Our process starts thinking what type of rooms are in a school? Classrooms, Offices, Libraries, Science Labs, Computer labs, Cafeterias, Gyms, Hallways, and maybe a few others. 

Lets break one of those down. Whats in a classroom? A teachers computer station, a projector of some sort, maybe a few student stations, and perhaps kids with student devices (ipads, nooks, kindles, etc). What connectivity is needed at a teacher computer station? A data drop, a phone drop (likely a data), an interface to the projector, power outlet, and maybe something else? So that makes 2 data drops, an AV plug, and power for a teacher computer location. Maybe we want to define the AV plug a bit more. Most projectors have 2 SVGAs, HDMI, mini audio, and svideo, RCA crap. Well, we get lots of tech support calls on svideo and RCA so we don't install them. No reason to create a headache in the future for both groups. If you give people a spot to plug in a cable, they will. simple but important lesson. The cables will need to be run to the projector so that fact will need to be notated (btw, there are some cool solution that will fit in a 3/4" to 1" conduit for this). 

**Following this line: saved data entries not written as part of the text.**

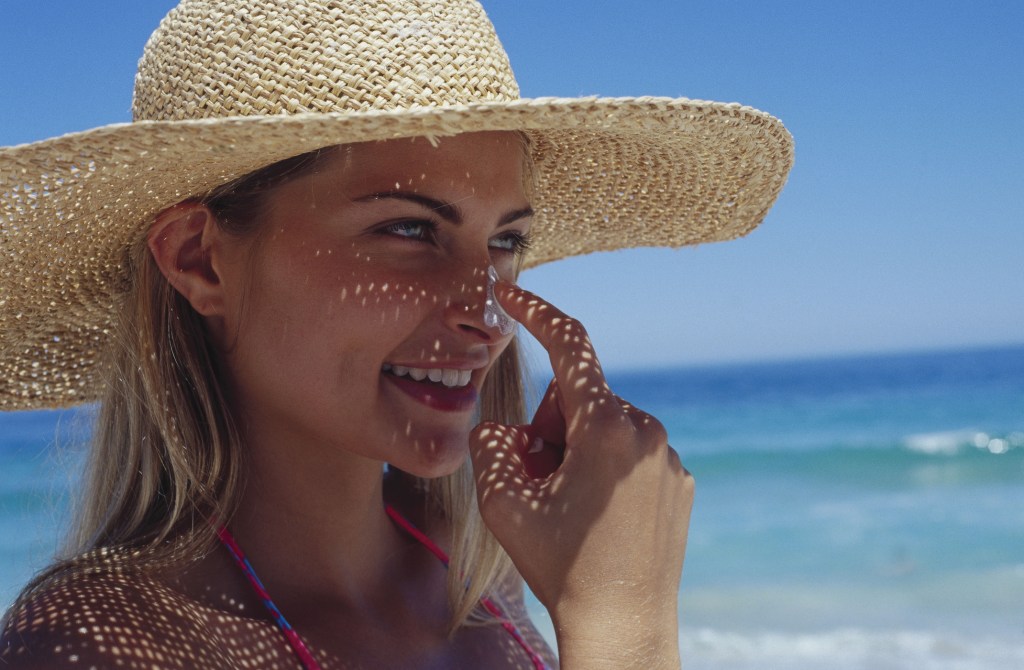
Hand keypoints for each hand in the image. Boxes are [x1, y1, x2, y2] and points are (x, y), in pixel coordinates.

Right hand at [468, 282, 693, 668]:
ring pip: (606, 428)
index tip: (511, 291)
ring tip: (569, 506)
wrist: (622, 624)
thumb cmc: (561, 565)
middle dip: (550, 426)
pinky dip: (606, 470)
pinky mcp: (680, 482)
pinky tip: (600, 518)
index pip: (568, 345)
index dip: (535, 312)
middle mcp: (647, 431)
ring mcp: (670, 458)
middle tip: (537, 479)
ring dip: (578, 450)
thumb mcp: (504, 501)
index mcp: (606, 426)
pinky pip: (632, 454)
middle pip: (580, 399)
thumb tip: (507, 429)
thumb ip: (492, 445)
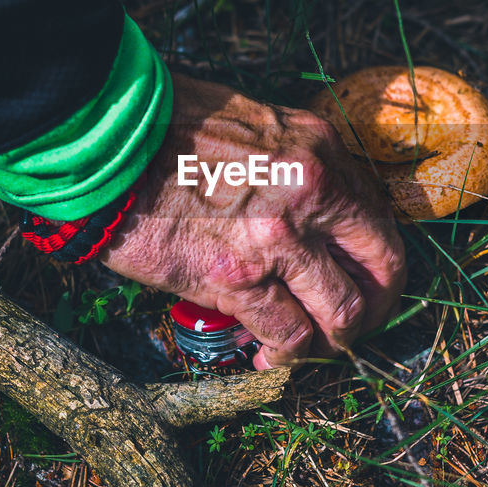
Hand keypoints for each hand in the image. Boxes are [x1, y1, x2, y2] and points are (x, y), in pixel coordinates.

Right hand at [100, 73, 406, 368]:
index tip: (362, 278)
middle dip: (377, 305)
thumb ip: (294, 167)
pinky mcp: (236, 277)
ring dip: (333, 338)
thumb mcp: (254, 127)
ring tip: (311, 345)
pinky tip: (265, 358)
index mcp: (320, 147)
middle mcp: (314, 191)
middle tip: (356, 324)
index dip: (377, 259)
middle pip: (382, 265)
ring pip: (343, 311)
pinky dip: (283, 355)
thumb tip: (312, 214)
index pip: (377, 215)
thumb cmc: (166, 128)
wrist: (105, 143)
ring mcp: (279, 238)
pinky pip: (287, 333)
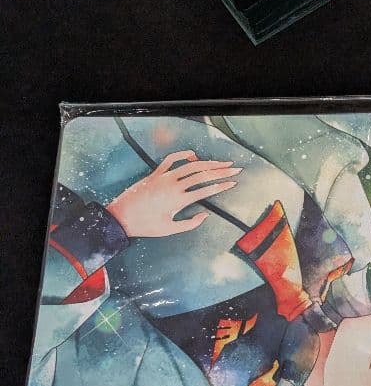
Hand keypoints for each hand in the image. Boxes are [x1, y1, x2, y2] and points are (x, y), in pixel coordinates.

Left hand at [106, 150, 241, 237]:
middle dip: (221, 171)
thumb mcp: (170, 230)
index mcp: (179, 200)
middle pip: (202, 174)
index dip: (222, 185)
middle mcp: (173, 185)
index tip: (234, 183)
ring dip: (208, 163)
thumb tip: (205, 215)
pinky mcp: (155, 173)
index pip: (206, 189)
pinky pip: (170, 159)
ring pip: (190, 165)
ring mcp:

Now onto the projector. Lets call this the ceiling since more things will be up here. You have the projector which will need power and the matching AV from the teacher location. If there are lots of wireless devices, maybe a network drop. Most rooms have speakers too. some are getting cameras. We do all these over IP in our house. lets count. 1 data for the projector for management, 1 for wireless, 1 for speaker, and for camera/future. 4 data in the ceiling plus an AV box and don't forget power for the porjector. Using a custom ceiling tile here works well. Other things the designers will want to know is the throw of the projector so learn to dig up cut-sheets. 

Next student drops. Data and power, just how many. We do 2 or 4 depending on the age. we are dropping to two since all devices now are wireless. no reason to put data on the wall not to be used.

It looks like we've just defined a classroom? A teacher station location, an AV/ceiling location, and student data locations. Other notes to add for the designers, projectors do not like hot air. do not place a vent in front of the projector. It works great...until the first cold day. You'll find you can reuse a lot of your definitions as you go. Our spec to hand to architects and designers is about 8-10 pages.We add stuff for IDFs, MDFs, etc. We even cover service loops, support structure and other items. It ends up taking about 1-2 days to write it out with another to clean it up.

And thanks again to my professor who taught me solve a bunch of small problems.